Dead Time

"Every day a little death... in the heart and in the head."
-Stephen Soundheim, from A Little Night Music

She was afraid of death – afraid of it in all its forms. Death by car accident, by drowning, murderous death, death by one’s own hand, or death in old age, she hated it all.

She knew she was not alone in this, but her fear went further than most’s. She felt uncomfortable coming to dead stops and hated dead ends. She even shied away from those claiming to be dead certain – or dead wrong.

But the death of she was truly afeared was dead time.

Dead time was time of waiting, but it was more than that. It was still and uneasy. It felt heavy, foreboding, and worst of all, infinite and inescapable.

She knew that many people had encountered dead time and had not had an enjoyable experience, but like other deaths, she doubted that anyone dreaded it quite as much as she did.
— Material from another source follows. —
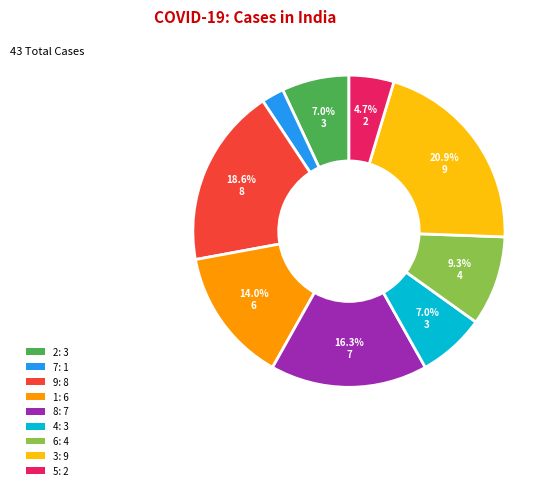

To the nearest percent, what portion does 7 represent?

2%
The dead time that most came in to contact with occurred at night. When everyone was asleep and the silence felt – almost literally – deafening, it was easy for air to lay heavy on their shoulders, stifling their mind, their heart and only allowing dreaded thoughts to enter. But the dead time she most feared was not the eerie and seemingly appropriate time of sleepless night, but that of too-innocent late afternoon.

It was her most frightening period of waiting because she was never sure what she was waiting for, or even if she was truly waiting for anything at all. The day’s work was done by then, but the evening’s work was yet to come, leaving a dangerous interval of time that cried plaintively to be filled, but that, as hard as she tried, she could not. And so she sat in silence for those few but never-ending hours with no anticipation to bring life to the numbness. Instead, the aging and suffocating sun burned a deeper hole in her soul while it, too, waited fearfully for this day’s death.